La censura si compone di una lunga ripetizione di principi normativi e giurisprudenziali regolanti la materia della protezione umanitaria, senza alcun riferimento alla posizione soggettiva del richiedente e si conclude con un’irricevibile richiesta di rivalutazione del merito della decisione.

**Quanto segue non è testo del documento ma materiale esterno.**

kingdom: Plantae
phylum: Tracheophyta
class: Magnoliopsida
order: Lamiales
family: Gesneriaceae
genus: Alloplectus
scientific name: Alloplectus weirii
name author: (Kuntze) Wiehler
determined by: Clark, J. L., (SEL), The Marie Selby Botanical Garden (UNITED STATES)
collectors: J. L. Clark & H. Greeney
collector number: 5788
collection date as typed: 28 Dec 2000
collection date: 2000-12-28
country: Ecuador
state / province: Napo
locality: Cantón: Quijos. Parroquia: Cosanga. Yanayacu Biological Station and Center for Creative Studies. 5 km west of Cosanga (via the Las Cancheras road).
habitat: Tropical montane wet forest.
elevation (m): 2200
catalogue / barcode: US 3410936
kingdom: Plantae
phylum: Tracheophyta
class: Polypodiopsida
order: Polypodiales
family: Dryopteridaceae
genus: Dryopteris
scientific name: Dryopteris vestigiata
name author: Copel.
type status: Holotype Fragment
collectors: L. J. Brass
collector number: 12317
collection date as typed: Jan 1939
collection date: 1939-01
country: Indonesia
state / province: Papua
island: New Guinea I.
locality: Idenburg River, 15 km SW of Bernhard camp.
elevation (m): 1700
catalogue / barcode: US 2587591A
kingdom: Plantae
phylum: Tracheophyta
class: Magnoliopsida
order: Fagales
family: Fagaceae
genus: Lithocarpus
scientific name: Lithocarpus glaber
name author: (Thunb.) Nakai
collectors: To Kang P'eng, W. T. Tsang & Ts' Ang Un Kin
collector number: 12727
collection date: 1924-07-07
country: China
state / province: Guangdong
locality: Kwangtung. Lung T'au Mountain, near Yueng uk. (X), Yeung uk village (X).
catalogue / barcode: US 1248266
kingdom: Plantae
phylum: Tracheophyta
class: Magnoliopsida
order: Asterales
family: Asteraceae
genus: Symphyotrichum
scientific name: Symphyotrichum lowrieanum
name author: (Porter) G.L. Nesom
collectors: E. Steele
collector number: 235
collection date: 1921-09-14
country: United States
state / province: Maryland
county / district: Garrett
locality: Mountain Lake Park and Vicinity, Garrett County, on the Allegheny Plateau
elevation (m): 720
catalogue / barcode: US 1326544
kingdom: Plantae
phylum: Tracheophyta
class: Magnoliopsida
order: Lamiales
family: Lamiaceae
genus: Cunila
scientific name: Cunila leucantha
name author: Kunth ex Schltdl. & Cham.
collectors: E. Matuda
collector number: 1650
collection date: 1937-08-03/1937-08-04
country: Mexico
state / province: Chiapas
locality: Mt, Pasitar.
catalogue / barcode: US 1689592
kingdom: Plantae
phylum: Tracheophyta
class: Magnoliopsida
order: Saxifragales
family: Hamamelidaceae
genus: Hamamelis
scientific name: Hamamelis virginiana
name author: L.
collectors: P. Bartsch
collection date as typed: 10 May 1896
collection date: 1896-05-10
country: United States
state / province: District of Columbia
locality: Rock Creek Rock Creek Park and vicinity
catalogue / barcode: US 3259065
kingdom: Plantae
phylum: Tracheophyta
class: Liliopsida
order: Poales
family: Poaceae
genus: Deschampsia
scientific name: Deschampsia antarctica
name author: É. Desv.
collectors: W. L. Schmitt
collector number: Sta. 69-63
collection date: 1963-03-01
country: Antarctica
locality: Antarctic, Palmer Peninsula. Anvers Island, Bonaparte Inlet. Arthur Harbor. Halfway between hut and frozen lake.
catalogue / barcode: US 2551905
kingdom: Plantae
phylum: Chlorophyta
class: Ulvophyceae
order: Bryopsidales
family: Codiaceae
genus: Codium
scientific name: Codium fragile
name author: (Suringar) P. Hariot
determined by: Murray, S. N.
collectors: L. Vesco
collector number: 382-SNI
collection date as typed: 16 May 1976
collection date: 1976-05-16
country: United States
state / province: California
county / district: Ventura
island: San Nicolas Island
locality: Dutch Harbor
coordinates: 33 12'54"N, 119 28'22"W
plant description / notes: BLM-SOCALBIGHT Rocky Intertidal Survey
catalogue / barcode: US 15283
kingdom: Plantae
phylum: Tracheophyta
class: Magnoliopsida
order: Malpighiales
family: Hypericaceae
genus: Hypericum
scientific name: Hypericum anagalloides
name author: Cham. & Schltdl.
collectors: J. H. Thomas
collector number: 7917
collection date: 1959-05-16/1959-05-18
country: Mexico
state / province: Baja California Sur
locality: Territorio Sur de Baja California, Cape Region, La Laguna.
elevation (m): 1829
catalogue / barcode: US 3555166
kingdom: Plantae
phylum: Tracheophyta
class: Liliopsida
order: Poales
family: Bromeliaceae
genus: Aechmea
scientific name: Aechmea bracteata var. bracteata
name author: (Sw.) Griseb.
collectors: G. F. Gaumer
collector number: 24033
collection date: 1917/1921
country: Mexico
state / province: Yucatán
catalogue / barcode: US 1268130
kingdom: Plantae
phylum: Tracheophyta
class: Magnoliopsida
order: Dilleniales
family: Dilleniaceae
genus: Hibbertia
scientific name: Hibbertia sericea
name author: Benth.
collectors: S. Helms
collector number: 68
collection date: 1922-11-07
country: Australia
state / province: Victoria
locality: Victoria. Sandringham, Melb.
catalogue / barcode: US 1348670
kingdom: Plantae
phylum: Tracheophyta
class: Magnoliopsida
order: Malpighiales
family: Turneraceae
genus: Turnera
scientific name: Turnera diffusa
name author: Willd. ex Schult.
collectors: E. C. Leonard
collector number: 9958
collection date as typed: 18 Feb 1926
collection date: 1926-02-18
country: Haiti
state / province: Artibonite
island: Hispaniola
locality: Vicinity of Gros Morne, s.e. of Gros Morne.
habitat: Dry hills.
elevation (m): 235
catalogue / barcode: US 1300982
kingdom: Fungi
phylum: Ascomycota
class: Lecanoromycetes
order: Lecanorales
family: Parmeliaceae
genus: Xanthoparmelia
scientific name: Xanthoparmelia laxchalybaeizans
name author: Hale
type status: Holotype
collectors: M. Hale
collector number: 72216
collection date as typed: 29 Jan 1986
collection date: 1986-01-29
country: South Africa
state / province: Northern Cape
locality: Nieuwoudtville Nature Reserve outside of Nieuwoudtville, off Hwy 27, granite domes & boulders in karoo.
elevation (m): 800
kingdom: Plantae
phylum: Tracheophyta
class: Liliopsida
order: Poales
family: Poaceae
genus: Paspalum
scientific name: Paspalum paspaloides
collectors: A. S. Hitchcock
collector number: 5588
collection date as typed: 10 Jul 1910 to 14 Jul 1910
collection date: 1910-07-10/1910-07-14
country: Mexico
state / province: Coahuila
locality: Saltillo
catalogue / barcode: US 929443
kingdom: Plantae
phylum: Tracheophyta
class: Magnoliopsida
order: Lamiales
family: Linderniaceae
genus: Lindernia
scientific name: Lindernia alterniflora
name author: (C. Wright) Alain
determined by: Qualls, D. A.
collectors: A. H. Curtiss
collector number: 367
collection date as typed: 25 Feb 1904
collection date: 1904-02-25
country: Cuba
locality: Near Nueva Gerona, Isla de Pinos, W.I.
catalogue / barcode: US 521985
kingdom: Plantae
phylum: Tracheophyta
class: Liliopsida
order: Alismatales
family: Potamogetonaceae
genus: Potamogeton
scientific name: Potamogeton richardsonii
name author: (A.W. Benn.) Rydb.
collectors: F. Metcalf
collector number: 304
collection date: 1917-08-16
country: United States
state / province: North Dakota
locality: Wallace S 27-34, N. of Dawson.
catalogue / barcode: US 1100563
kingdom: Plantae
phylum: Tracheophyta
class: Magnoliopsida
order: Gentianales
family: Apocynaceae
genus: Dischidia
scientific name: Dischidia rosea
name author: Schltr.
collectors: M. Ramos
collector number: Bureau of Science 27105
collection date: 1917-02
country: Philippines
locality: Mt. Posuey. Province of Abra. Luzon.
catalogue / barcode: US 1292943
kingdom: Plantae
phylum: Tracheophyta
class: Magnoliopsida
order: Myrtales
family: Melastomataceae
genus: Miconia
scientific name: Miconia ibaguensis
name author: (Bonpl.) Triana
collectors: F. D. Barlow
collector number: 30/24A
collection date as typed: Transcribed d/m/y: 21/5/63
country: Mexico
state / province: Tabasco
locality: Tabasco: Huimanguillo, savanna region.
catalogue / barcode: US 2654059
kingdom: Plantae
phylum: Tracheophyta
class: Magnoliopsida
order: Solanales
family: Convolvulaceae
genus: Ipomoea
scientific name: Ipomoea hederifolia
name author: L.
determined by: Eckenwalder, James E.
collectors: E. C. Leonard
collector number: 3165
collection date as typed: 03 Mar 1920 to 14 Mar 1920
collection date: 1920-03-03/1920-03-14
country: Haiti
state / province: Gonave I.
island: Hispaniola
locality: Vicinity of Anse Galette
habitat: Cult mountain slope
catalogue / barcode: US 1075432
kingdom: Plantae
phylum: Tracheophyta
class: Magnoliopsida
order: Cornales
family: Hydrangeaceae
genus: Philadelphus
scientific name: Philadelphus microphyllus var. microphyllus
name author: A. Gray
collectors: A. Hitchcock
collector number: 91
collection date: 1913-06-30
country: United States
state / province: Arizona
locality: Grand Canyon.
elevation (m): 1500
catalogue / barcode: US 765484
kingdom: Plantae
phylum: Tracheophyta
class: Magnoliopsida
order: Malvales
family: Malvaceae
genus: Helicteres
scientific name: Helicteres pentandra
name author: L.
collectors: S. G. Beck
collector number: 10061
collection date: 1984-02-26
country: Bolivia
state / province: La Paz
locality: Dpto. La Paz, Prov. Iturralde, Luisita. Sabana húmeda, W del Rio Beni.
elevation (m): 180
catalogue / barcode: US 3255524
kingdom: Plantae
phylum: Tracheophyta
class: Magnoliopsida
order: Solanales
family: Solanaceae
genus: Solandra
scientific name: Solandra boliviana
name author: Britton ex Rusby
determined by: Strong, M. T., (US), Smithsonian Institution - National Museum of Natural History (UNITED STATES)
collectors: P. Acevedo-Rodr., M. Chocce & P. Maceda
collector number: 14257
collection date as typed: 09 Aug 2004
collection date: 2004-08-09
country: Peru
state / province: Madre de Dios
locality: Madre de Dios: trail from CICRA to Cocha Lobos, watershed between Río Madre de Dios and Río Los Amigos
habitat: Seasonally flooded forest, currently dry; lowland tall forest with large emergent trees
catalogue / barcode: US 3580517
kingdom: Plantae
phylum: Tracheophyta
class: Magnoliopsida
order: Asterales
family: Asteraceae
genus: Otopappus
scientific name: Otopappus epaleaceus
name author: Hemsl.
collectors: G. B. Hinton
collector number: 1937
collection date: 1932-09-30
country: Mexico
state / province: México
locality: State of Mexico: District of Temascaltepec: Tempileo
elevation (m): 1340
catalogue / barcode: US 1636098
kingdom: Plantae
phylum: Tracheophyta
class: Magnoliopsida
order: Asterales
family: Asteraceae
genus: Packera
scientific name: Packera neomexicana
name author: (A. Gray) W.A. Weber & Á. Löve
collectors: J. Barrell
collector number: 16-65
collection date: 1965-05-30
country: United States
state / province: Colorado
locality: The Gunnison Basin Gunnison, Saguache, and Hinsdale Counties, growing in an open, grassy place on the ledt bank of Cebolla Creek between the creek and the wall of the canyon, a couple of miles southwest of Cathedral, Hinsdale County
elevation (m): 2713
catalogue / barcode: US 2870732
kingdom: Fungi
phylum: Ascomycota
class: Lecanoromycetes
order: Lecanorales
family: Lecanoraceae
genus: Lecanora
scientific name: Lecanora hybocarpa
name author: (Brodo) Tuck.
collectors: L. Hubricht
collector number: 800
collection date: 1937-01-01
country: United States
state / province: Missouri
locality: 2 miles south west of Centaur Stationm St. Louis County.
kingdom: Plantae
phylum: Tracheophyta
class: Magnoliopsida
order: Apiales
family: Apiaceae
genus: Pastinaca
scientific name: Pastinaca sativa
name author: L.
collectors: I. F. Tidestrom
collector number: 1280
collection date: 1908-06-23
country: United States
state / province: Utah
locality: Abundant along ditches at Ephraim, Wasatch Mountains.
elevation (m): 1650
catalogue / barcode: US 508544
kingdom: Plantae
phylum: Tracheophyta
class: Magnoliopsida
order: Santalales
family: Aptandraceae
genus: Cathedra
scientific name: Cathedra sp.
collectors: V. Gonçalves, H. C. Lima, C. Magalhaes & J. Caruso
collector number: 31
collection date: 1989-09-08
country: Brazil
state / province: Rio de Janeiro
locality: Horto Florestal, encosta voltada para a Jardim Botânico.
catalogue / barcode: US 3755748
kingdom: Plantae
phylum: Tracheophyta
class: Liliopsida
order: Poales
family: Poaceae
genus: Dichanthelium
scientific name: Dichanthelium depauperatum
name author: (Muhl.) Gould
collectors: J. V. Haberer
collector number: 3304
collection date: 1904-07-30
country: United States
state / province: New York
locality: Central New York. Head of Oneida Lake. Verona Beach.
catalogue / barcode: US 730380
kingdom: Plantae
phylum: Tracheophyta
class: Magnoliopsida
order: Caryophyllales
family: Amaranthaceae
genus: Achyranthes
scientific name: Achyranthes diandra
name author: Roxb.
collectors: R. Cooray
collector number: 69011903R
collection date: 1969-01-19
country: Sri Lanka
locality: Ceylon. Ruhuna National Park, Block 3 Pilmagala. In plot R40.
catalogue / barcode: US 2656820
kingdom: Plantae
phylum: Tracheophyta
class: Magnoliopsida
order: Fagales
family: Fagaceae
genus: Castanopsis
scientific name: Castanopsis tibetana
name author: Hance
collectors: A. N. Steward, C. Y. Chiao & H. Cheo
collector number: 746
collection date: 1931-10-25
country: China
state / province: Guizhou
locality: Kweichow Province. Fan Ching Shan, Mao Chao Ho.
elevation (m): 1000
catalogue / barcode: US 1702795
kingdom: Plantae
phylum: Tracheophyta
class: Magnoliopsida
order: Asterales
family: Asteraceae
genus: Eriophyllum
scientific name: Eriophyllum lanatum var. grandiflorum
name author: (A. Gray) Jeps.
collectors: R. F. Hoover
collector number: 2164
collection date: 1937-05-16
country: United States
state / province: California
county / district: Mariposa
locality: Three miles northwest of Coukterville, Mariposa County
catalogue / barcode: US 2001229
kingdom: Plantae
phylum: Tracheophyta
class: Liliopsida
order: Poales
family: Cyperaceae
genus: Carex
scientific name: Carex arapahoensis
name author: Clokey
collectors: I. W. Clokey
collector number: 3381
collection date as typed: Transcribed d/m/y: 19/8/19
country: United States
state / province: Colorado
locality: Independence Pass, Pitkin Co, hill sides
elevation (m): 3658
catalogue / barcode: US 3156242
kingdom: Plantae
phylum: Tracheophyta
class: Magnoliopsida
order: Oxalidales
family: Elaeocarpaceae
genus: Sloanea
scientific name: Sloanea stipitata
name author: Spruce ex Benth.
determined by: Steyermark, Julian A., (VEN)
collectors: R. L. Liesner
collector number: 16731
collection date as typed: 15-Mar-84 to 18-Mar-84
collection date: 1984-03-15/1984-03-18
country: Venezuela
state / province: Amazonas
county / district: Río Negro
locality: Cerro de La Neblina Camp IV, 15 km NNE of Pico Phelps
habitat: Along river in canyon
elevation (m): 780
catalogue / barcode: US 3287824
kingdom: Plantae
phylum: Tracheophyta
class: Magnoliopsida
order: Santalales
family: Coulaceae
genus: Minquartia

Ne consegue il rigetto del ricorso.

Nessuna statuizione è dovuta per le spese del presente giudizio di legittimità, stante la mancata difesa dell’amministrazione intimata.

P.Q.M.

Rigetta il ricorso.

Ai sensi del D.P.R. n. 115 del 2002, art. 13, comma 1 quater, inserito dalla L. 24 dicembre 2012, n. 228, art. 1, comma 17, dà atto della sussistenza dei presupposti per il versamento, da parte del ricorrente, dell’ulteriore importo a titolo di contributo unificato pari a quello dovuto per il ricorso principale, a norma dello stesso art. 13, comma 1 bis.

Così deciso in Roma, il 9 settembre 2019.